=== Фрагмент текста ===

Пища в культуре субстанциональна. Дневная порция реализуется в качестве единицы времени не сама по себе, а по мере ее потребления. Этот символизм детерминирован представлениями о жизненных и природных циклах, сливающихся в таком благе, как пища, урожай и пр. Пища выступает и средством, и результатом жизненной активности, и, соответственно, символом и мерой жизненной протяженности и детерминативом власти, и поэтому — символом общественной организации вообще.
Основной продукт циркулирует только в социосемантическом пространстве, поскольку предполагает обновление жизненных сил общества путем воспроизводства знаний об условиях их получения свыше. Поэтому и в армии масло проходит мимо рта того, кто демонстрирует незнание общих законов.

=== Исходные данные ===

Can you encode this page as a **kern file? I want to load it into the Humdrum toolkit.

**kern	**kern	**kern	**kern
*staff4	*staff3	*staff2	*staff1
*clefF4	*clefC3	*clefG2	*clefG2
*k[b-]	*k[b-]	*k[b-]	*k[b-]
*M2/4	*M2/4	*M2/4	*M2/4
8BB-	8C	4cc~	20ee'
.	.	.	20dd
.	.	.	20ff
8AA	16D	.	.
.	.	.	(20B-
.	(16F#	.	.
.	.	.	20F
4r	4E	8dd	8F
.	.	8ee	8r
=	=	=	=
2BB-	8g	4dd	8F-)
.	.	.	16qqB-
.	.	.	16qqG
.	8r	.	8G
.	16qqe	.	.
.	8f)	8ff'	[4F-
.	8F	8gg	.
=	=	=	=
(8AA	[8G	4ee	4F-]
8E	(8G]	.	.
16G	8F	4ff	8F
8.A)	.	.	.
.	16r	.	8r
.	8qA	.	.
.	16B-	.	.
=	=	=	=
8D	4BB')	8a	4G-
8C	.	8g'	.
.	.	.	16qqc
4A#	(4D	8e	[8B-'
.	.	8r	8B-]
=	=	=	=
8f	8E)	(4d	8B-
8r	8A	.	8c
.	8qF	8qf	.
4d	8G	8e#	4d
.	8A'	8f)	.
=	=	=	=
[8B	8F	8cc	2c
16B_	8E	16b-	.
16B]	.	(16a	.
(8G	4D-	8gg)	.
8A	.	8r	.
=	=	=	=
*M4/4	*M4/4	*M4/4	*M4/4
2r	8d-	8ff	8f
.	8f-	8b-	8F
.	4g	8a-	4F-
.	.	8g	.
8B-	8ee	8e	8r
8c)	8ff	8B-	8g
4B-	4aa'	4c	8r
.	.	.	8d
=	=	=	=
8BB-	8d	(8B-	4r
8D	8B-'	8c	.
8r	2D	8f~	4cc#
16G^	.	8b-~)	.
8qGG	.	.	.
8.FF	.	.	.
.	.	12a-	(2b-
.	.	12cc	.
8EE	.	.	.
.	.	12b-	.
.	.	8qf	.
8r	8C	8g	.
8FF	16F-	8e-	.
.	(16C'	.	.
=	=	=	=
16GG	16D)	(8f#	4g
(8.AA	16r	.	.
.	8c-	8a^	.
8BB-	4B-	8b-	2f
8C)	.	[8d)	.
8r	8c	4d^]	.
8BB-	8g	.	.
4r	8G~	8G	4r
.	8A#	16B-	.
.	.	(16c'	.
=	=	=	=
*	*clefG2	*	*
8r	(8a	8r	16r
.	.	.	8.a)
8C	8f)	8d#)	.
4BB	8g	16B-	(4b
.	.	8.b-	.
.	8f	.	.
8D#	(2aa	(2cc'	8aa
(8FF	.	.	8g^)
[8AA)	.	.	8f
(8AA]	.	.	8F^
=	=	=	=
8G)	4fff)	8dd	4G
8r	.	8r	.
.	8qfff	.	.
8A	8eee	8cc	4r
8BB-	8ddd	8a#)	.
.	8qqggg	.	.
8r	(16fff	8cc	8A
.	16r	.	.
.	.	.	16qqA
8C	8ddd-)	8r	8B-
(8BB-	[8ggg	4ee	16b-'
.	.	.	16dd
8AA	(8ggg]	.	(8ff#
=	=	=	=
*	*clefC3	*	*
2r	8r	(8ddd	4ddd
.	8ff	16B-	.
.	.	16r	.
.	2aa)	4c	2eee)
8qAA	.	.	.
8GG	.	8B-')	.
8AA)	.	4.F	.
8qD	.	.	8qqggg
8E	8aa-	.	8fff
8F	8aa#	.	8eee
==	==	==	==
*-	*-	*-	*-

===

Задание A: Определите, соответствуют ли фрагменту о пище в культуре утверждения ниже. Для каждого укажите «да» или «нет» и приведите решающие слова фрагмента дословно. (i) Дневная порция реализуется в качестве единицы времени сама по себе. (ii) Пища выступает символом общественной организации вообще. (iii) Пища выступает лишь результатом жизненной активности.
Задание B: Приведите продолжение фрагмента о пище в культуре, начиная сразу после его последнего предложения.

Ваш ответ A:
(i) Нет: «не сама по себе, а по мере ее потребления».
(ii) Да: «и поэтому — символом общественной организации вообще».
(iii) Нет: «Пища выступает и средством, и результатом жизненной активности».

Ваш ответ B:
Время — Власть — Пища составляют архетипическую триаду, заложенную в основание социо-экологической гармонии. Время в архаическом сознании определяется сезонными производственными циклами, результатом которых служит получение жизненных благ. Институты социального управления (т. е. власть) обеспечивают и организацию производства продукта, и его последующее распределение. Поэтому в ментальности многих народов обнаруживаются пласты, наделяющие власть всеми свойствами времени или способностью управлять временем.{96} Так, в Японии праздник Нового урожая отмечал рубеж годовых циклов, а вкушение приготовленной из его плодов пищи на церемонии Дайдзёсай — рубеж эр и сезонный переход для всей страны. Или, например, в Африке вожди многих племен могли якобы задерживать или ускорять наступление нового года.{97}
В. В. Бочаров прослеживает действие данного архетипа в советском государственном устройстве: «Естественно, напрашивается аналогия с советским периодом, т. е. с управлением КПСС сельским хозяйством. Известно, что команды к началу сева или жатвы поступали от партийных руководителей довольно высокого уровня. Эта управленческая деятельность не содержала никаких рациональных мотиваций, т. к. крестьяне, надо полагать, не хуже партийных кадров знали, когда необходимо начинать сеять, когда — жать. Это же относится и к вождю африканского племени».{98} Мотивации ритуальных действий могут быть обусловлены преимущественно архетипическими факторами, не зависящими от персональных представлений и мнений о социальных отношениях, времени и пище. Так и сегодня, пожалуй, нет такого человека в мире, для которого бы праздник (рубеж нового временного цикла) не связывался бы с приготовлением и вкушением праздничной пищи, с обильным угощением гостей хозяином церемонии.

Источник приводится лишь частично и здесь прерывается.